And so I ramble on…

Well, that’s a relief.

It’s a relief I can write these faint-hearted words to be able to feel something, anything at all. I know I’ve just lost a great friend, but I can’t keep messing other people up; it’s not fair to her. I’m sure there is a great selfish motive in my suggestion to stop talking to each other, even though I told her it was to preserve her sanity. I just haven’t found it yet.

Being a writer, I suppose I am lucky to be able to relive things through my own words, but I really have come to believe I am damaged in some way. I express myself in writing, and I guess the way I do that is by saving emotions for later. The visual that comes to mind is a doggy bag full of the emotions I’m meant to be feeling, that I ‘reheat’ when I feel the urge to write. Already it sounds wrong, and dysfunctional.

It isn’t helping with the headache either.

This is similar to what one of my best friends tried to do a few times last year. She would describe boxing up emotions mentally, putting them aside so that she didn’t have to deal with them in times of great stress – during exams and such. I seem to remember the advice I gave her at the time was to let herself feel it all, in order to reduce the pain. I think I even told her that the joys of life went hand in hand with the pain, because as humans we were gifted this amazing spectrum of emotion.

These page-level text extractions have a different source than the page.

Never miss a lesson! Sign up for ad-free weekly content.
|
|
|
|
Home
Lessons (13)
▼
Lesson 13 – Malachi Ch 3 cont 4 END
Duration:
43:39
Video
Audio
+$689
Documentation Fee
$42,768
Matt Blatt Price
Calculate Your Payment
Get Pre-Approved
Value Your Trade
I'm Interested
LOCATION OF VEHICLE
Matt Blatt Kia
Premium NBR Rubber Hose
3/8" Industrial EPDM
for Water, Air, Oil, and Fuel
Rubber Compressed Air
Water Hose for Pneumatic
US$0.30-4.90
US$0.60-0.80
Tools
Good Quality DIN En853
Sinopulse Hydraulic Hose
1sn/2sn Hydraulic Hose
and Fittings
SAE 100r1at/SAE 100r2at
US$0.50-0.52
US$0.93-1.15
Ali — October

Oh, if only I could eat my words.

eat wordsabc soup

I suppose my personal issue with anger and pain is that they get addictive, because a certain concoction of the two makes for a certain type of inspired frustration. Writing is addictive when it’s used as therapy, even though my recent attempts to write daily have failed majorly.

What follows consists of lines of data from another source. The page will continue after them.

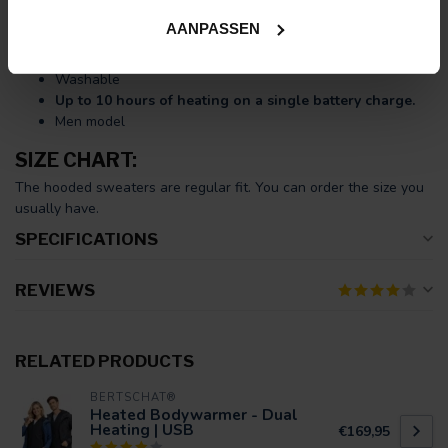
USB charging cable.
AANPASSEN
Ten large heating zones
(unbreakable Carbon Fibre)
Adjustable in
three heat settings
Washable
Up to 10 hours of heating on a single battery charge.
Men model
SIZE CHART:
The hooded sweaters are regular fit. You can order the size you
usually have.
SPECIFICATIONS
REVIEWS
RELATED PRODUCTS
BERTSCHAT®
Heated Bodywarmer - Dual
Heating | USB
€169,95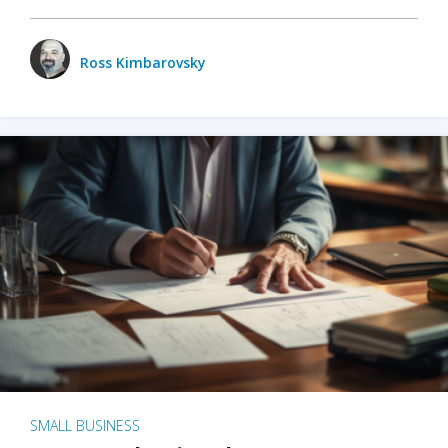
Ross Kimbarovsky
SMALL BUSINESS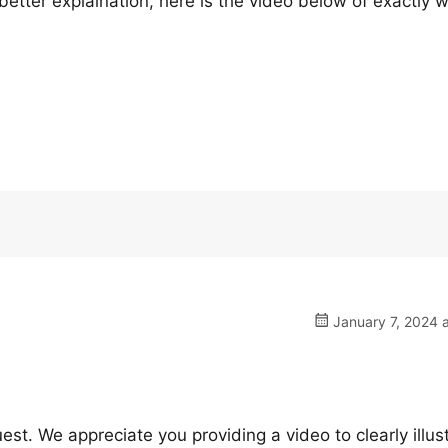
ter explaination, here is the video below of exactly w
January 7, 2024 
est. We appreciate you providing a video to clearly illus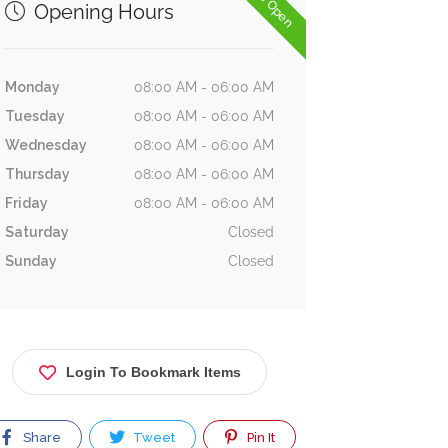
Now Open
Opening Hours
Monday
08:00 AM - 06:00 AM
Tuesday
08:00 AM - 06:00 AM
Wednesday
08:00 AM - 06:00 AM
Thursday
08:00 AM - 06:00 AM
Friday
08:00 AM - 06:00 AM
Saturday
Closed
Sunday
Closed
Login To Bookmark Items
Share
Tweet
Pin It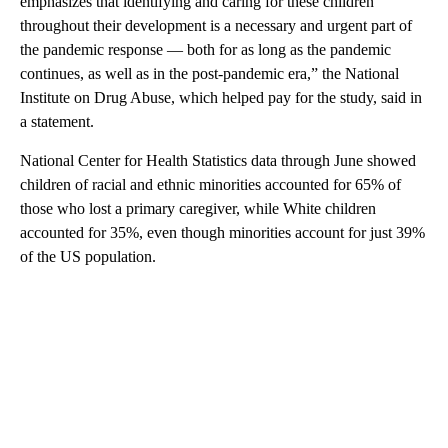
emphasizes that identifying and caring for these children
throughout their development is a necessary and urgent part of
the pandemic response — both for as long as the pandemic
continues, as well as in the post-pandemic era,” the National
Institute on Drug Abuse, which helped pay for the study, said in
a statement.
National Center for Health Statistics data through June showed
children of racial and ethnic minorities accounted for 65% of
those who lost a primary caregiver, while White children
accounted for 35%, even though minorities account for just 39%
of the US population.
A
D
V
E
R
TI
S
E
M
E
N
T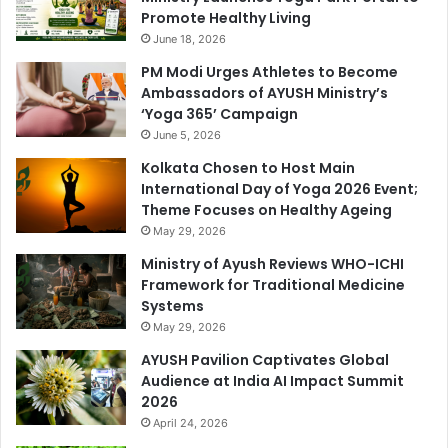
Promote Healthy Living
June 18, 2026
PM Modi Urges Athletes to Become
Ambassadors of AYUSH Ministry’s
‘Yoga 365’ Campaign
June 5, 2026
Kolkata Chosen to Host Main
International Day of Yoga 2026 Event;
Theme Focuses on Healthy Ageing
May 29, 2026
Ministry of Ayush Reviews WHO-ICHI
Framework for Traditional Medicine
Systems
May 29, 2026
AYUSH Pavilion Captivates Global
Audience at India AI Impact Summit
2026
April 24, 2026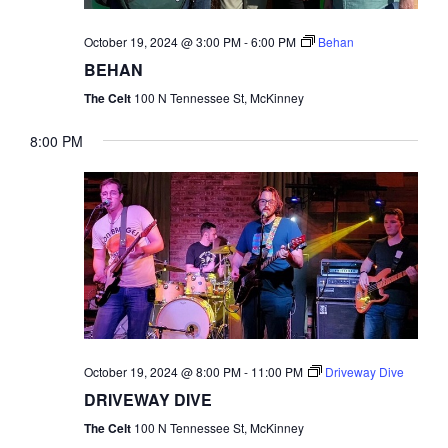
NAVI
October 19, 2024 @ 3:00 PM
-
6:00 PM
Behan
BEHAN
The Celt
100 N Tennessee St, McKinney
8:00 PM
October 19, 2024 @ 8:00 PM
-
11:00 PM
Driveway Dive
DRIVEWAY DIVE
The Celt
100 N Tennessee St, McKinney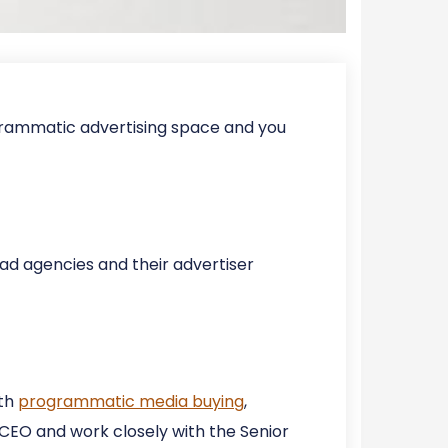
ogrammatic advertising space and you
 ad agencies and their advertiser
ith
programmatic media buying
,
e CEO and work closely with the Senior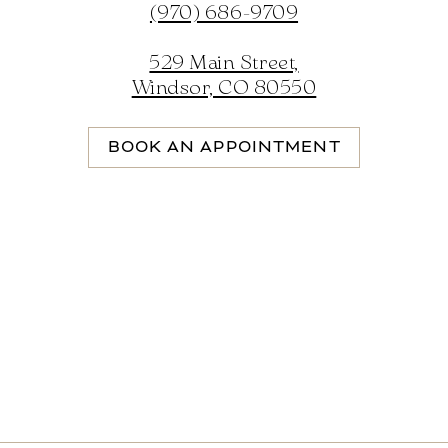
(970) 686-9709
529 Main Street,
Windsor, CO 80550
BOOK AN APPOINTMENT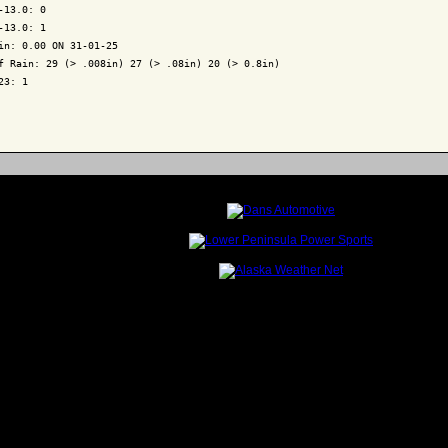
-13.0: 0

-13.0: 1

in: 0.00 ON 31-01-25

f Rain: 29 (> .008in) 27 (> .08in) 20 (> 0.8in)

23: 1
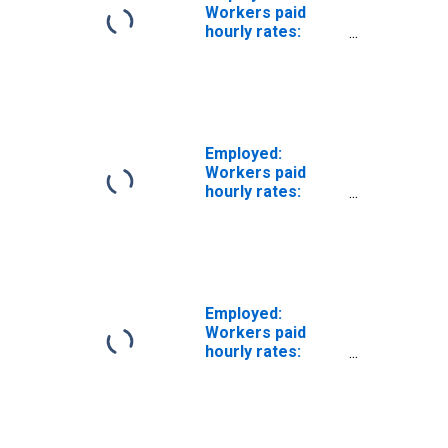
Workers paid
hourly rates:
Private wage and
salary workers:
Construction
industries: 16
years and over
Employed:
Workers paid
hourly rates:
Private wage and
salary workers:
Manufacturing
industries: 16
years and over
Employed:
Workers paid
hourly rates:
Private wage and
salary workers:
Utilities
industries: 16
years and over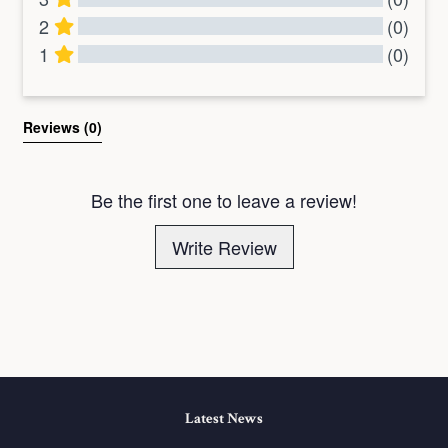
2
(0)
1
(0)
All Reviews
Reviews 
(0)
Be the first one to leave a review!
Write Review
Latest News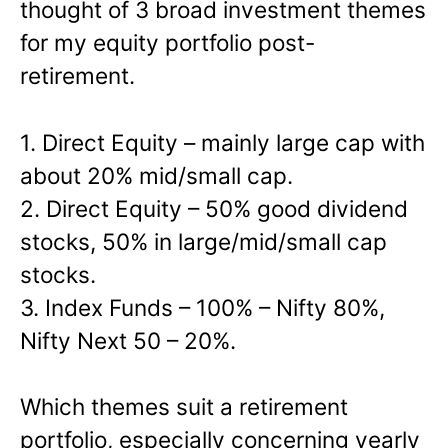
thought of 3 broad investment themes
for my equity portfolio post-
retirement.
1. Direct Equity – mainly large cap with
about 20% mid/small cap.
2. Direct Equity – 50% good dividend
stocks, 50% in large/mid/small cap
stocks.
3. Index Funds – 100% – Nifty 80%,
Nifty Next 50 – 20%.
Which themes suit a retirement
portfolio, especially concerning yearly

Many times I’ve thought to myself that if I stop writing, if I lose that inspiration, I’ll be completely and utterly lost. I am sort of lost now, because I’m basically writing about not writing.

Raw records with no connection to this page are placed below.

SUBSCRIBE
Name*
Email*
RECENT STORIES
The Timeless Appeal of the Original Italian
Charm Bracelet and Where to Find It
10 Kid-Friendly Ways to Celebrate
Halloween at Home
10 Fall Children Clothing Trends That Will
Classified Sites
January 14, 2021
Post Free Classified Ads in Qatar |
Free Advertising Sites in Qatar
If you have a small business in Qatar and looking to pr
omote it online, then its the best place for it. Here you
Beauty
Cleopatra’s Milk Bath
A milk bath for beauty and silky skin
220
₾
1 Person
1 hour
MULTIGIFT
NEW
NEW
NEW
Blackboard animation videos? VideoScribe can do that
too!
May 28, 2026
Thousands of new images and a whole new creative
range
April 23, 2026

I’m just a dog chasing my tail.

dog chasing tail

While it might not reflect my current situation, writing is good for organising thoughts and feelings, for pinning down ideas.

Example?

Today, I wrote to my mother. I finally told her how I’m not entirely sure about this journalism endeavour; I enjoy writing, but what I’ve been doing so far seems to be less about writing and more about research and validation.

Because validation is what you basically get from when your best idea is pitched to an editor and the editor accepts it. Even so, I would call myself a writer before I call myself a journalist. Thus far, however, it feels like 20% of my time is spent on writing, and the other 80% is spent on things like looking for ideas to pitch, looking for information, and potential sources (aka people to talk to).

I think journalists often forget they are talking about people’s lives. Many things in the media are disgraceful reporting, yet only online social media communities are picking up on this and doing something about it. Still, from what I’ve seen, the media haven’t really learnt much. Maybe it’s cause we often get wrapped up in trying to not get into trouble. Or maybe it’s just lazy reporting. Even so, with the accessibility of Google and the internet, what is ‘lazy’? I mean… some of my coursemates could easily say I’m lazy for not turning up at university, but, for all they know, I may be in the midst of serious research for a story. Surely the internet can’t really be held accountable for sloppiness in writing a story?

I’ve heard it said that sub-editing is becoming a lost art, what with reporters being able to put things directly onto a content platform. I can understand how the 24/7 requirement to produce news requires cutting out the middleman, but surely that would require higher standards for journalists? I’ve realised that, as a reporter, I’m actually nervous about the lack of sub-editing. This is not only due to fear of making a dreadful mistake, but also because whenever I act in a journalistic capacity, I feel I am taking twice as long to do things because I spend more time thinking about how to market and make my piece interesting than actually writing it.

Anyhow, today I finally told my mother I’m not really 100% behind my journalism career. I explained maybe I’d write a novel (I do love my fiction, although it’s been slightly absent from my life lately), or maybe I’d be artistic director for my own magazine. I don’t know what she thought of it; she hasn’t said, but I did point out that whatever I end up doing, I hope to make her proud – one day. She used to claim I don’t have ambition; and I suppose in the traditional sense of climbing the social ladder, I don’t. But I do have hopes and dreams; just not sure how to get there yet.

When I was younger, she would say it quite often, that she was proud of me for this award or for that certificate, and so, I always hoped for praise from my father, because he wouldn’t give it too often. I guess he gave me a basic model of human existence; the old work hard and you shall be rewarded, but he must’ve forgotten to mention where to get motivation from. He used to say things like ‘do this and you’ll be independent, and be able to do whatever you like afterwards’.

I suppose lack of motivation or passion for other things never really figured into my parents’ calculations; or mine for that matter.